Problem statement:
Transcribe every entry exactly; the images stay out.

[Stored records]
_ _ _ _ _

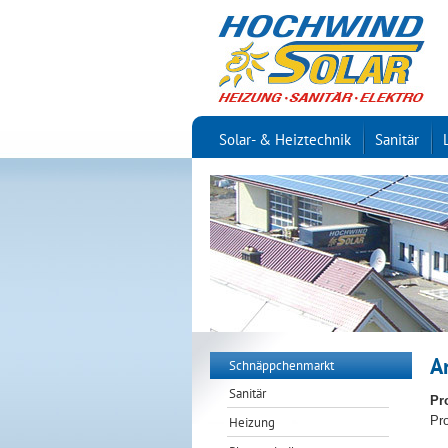
Solar- & Heiztechnik
Sanitär
A
Schnäppchenmarkt
Sanitär
Pr
Pr
Heizung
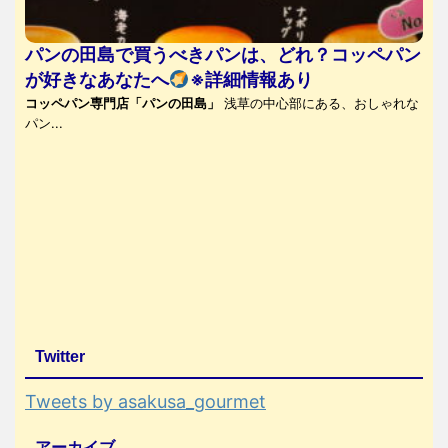
パンの田島で買うべきパンは、どれ？コッペパン
が好きなあなたへ
※詳細情報あり
コッペパン専門店「パンの田島」
浅草の中心部にある、おしゃれな
パン...
Twitter
Tweets by asakusa_gourmet
アーカイブ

_ _ _ _ _

Reply:
Solar- & Heiztechnik
Sanitär
A
Schnäppchenmarkt
Sanitär
Pr
Pr
Heizung
パンの田島で買うべきパンは、どれ？コッペパン
が好きなあなたへ
※詳細情報あり
コッペパン専門店「パンの田島」
浅草の中心部にある、おしゃれな
パン...
Twitter
Tweets by asakusa_gourmet
アーカイブ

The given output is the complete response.